# Louis Theroux:Dark States- Heroin Town



## Kerr (Mar 27, 2012)

I watched this the other night and see it's on again now.

Did anyone else watch? 


If you didn't it's well worth a watch. I find Louis very interesting and this was no different. He appears to get dragged in and care about what he's doing. 

What a totally messed up place Huntington is. How can drugs get that bad in one place? The stats put out during the show were nothing short of frightening.


----------



## camerashy (Feb 9, 2014)

Yes, saw this programme and I was totally immersed in it.
As you say such a messed up place


----------



## davies20 (Feb 22, 2009)

Very interesting. What I honestly found more shocking was the fact prescription drugs were always the starting foundation of the addiction. Rather naively I just assumed they instantly became heroine addicts!


----------



## Hufty (Apr 27, 2015)

Most people start on softer drugs and escalate up. It was interesting that the eperdemic was literally as a result of state healthcare withdrawing prescription meds’ which forced those dependent to seek illicit drugs. Second wave of heroin use watch out we usually follows the US


----------



## Kerr (Mar 27, 2012)

9pm tonight it's about the sex trade in Houston.


----------



## Kerr (Mar 27, 2012)

I didn't think tonight's episode was his best. It didn't have enough substance to it.

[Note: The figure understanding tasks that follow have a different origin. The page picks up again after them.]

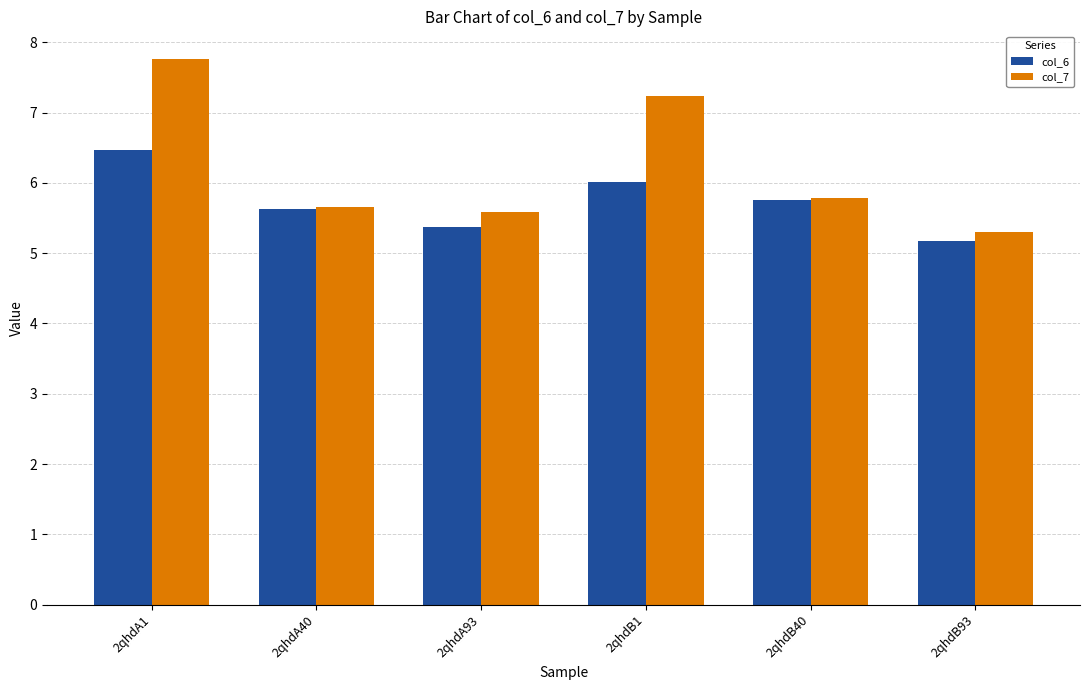

How many bars are there in total?

12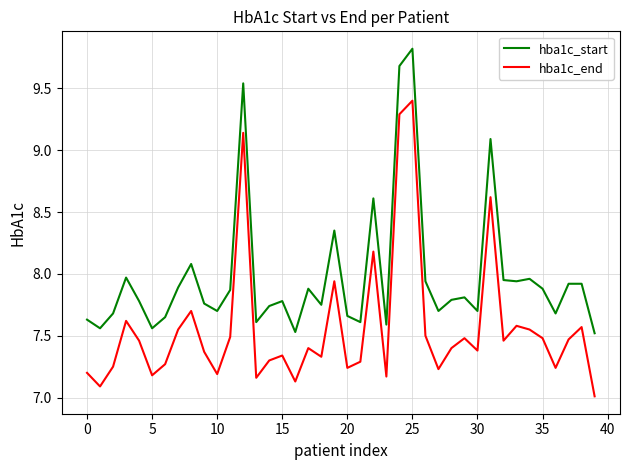

Which series has the largest total across all categories?

hba1c_start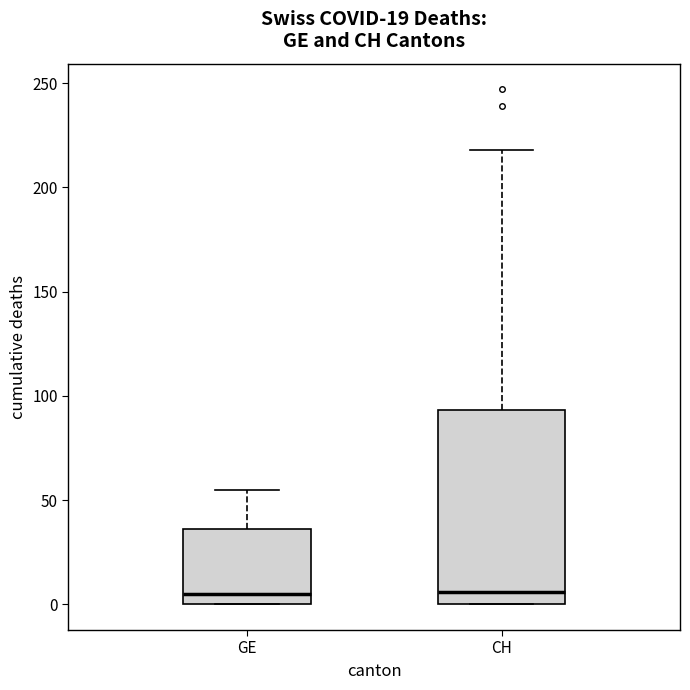

Reading left to right, read every box against the y-axis: the position of its median line, the range the box covers, and the ends of its whiskers. The values are not printed on the chart, so give them approximately, as read against the axis.

GE: median 5, box 0 to 35, whiskers 0 to 55
CH: median 5, box 0 to 95, whiskers 0 to 220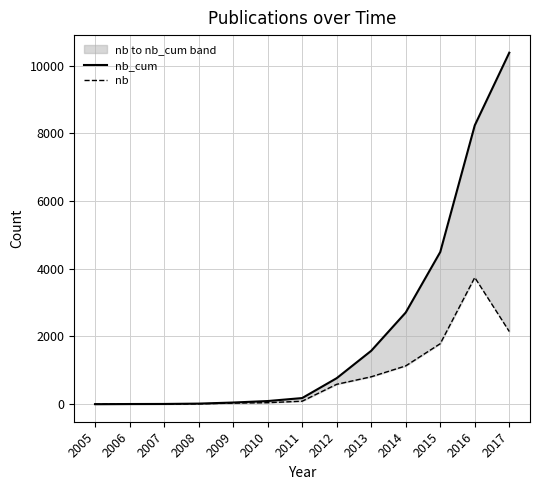

What is the smallest value displayed?

1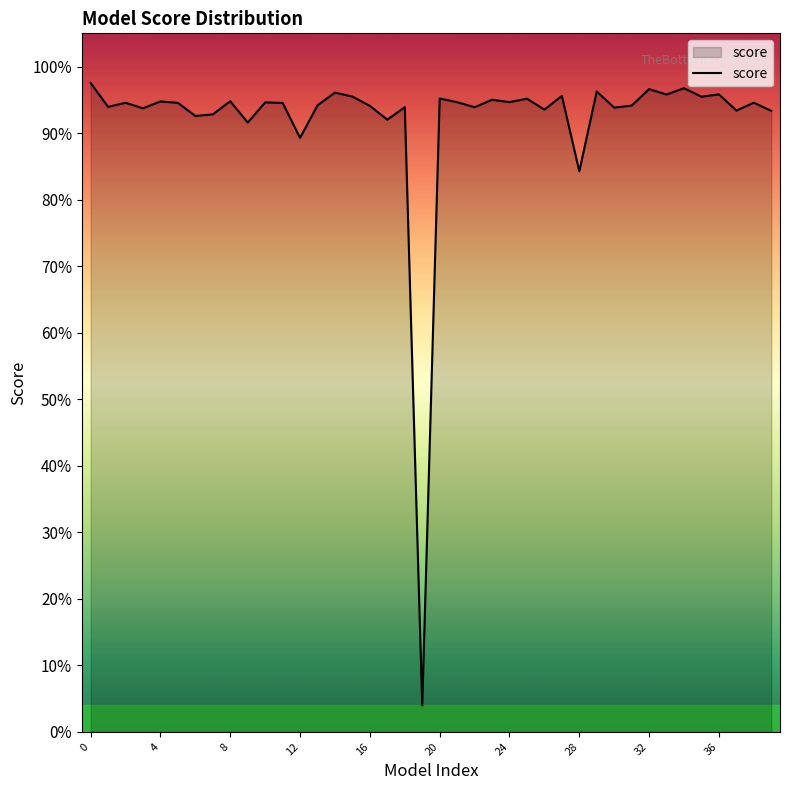

What is the value of the 31st point from the left?

0.9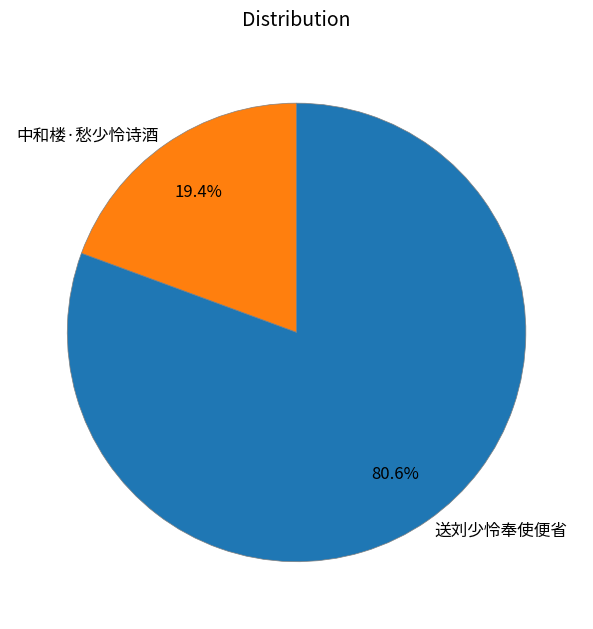

Rank the categories by value from lowest to highest.

中和楼·愁少怜诗酒, 送刘少怜奉使便省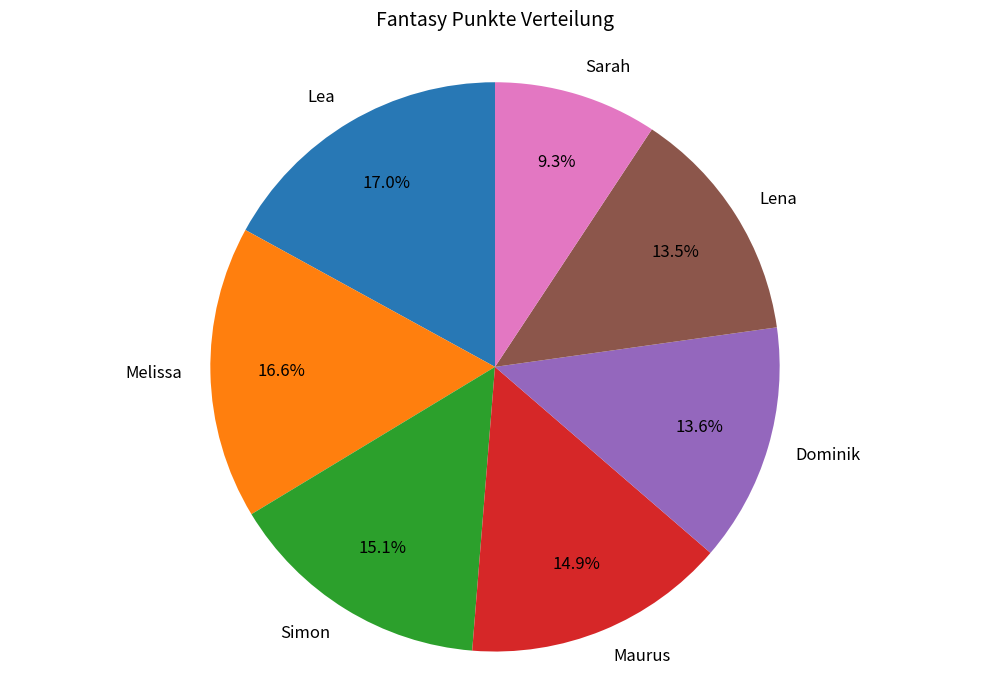

Which category has the smallest portion of the pie?

Sarah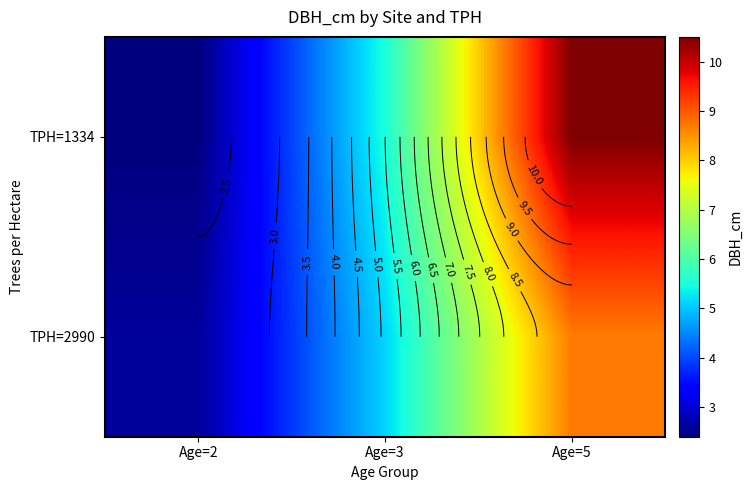

Which series has the largest range (max minus min)?

TPH=1334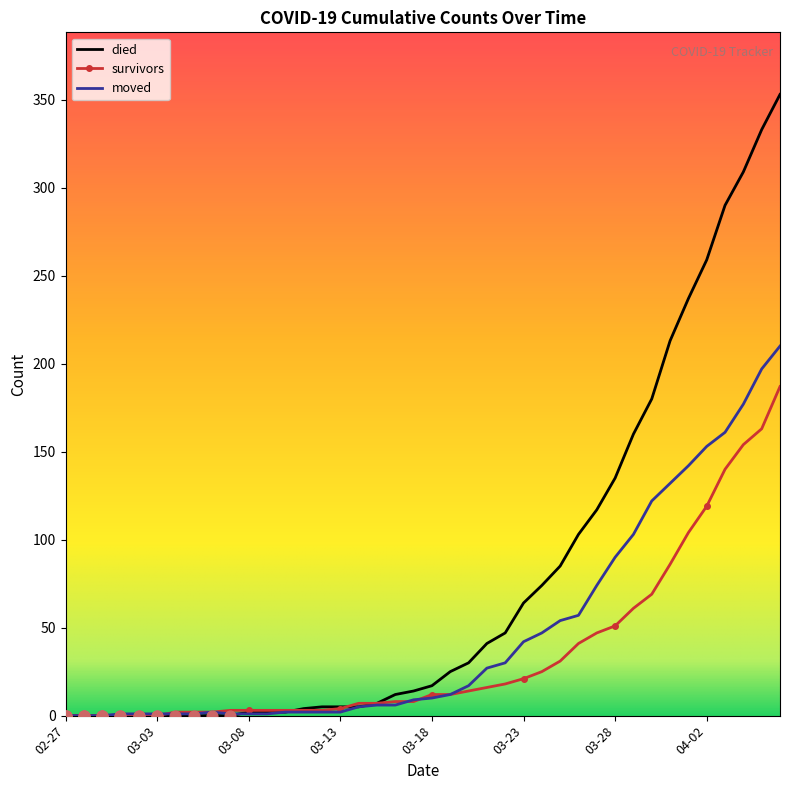

Which series has the largest range (max minus min)?

died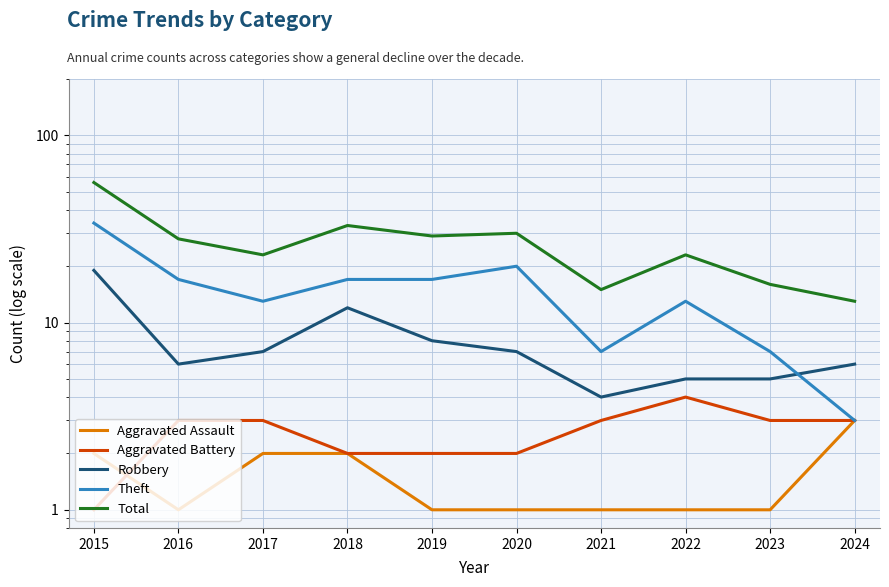

At which label is Theft closest to 18?

2016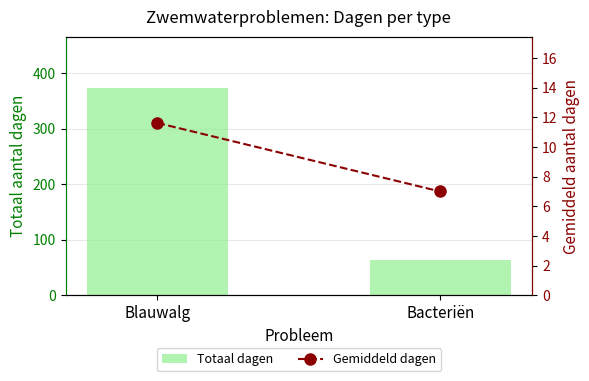

Is it true that Totaal dagen equals 372.0 at Blauwalg?

True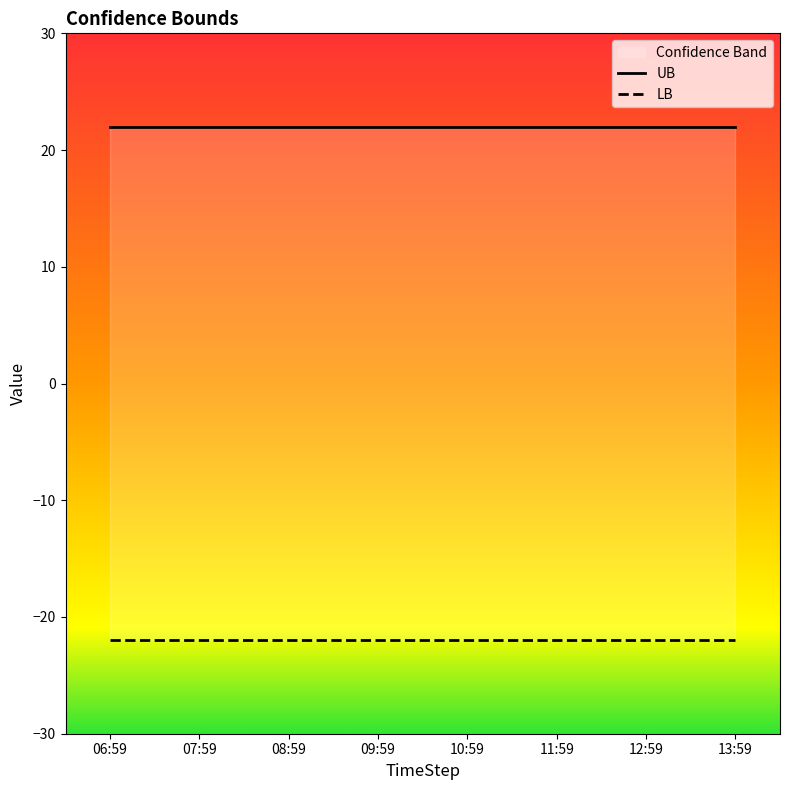

What is the value of the LB point at the 3rd from the left?

-22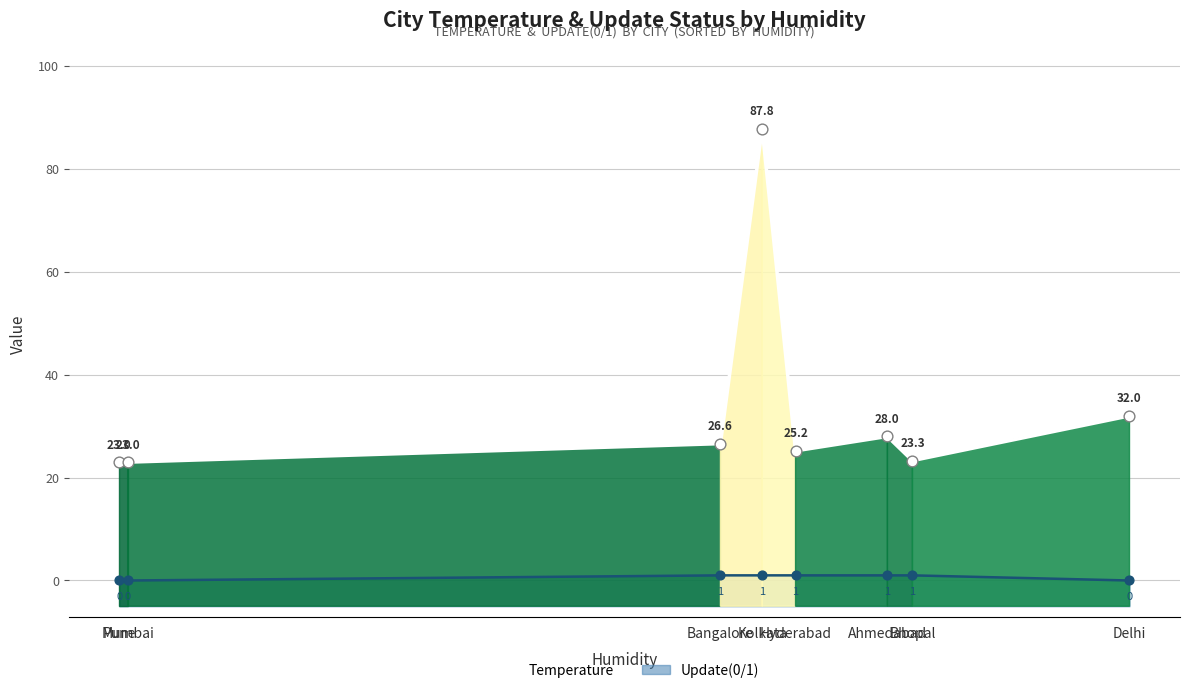

What is the change in value from Mumbai to Ahmedabad?

+5.0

It is still hard to see so many woman abused and brainwashed into not seeing that they are.


----------



## STEALTH K3 (Dec 29, 2006)

Jesus thats weird I have just got up at 4 am coming off nights at work and just watching it on Iplayer


----------



## AS_BO (Sep 29, 2013)

I’ve watched all of his recent documentaries, from the Miami correctional system to Guns in Milwaukee - if you haven’t seen that one yet then give it a watch. Sometimes I think Louis really does put himself out there but that was genuinely scary and made for some grim watching. America is no joke.


----------



## Kerr (Mar 27, 2012)

Anyone watching tonight?


----------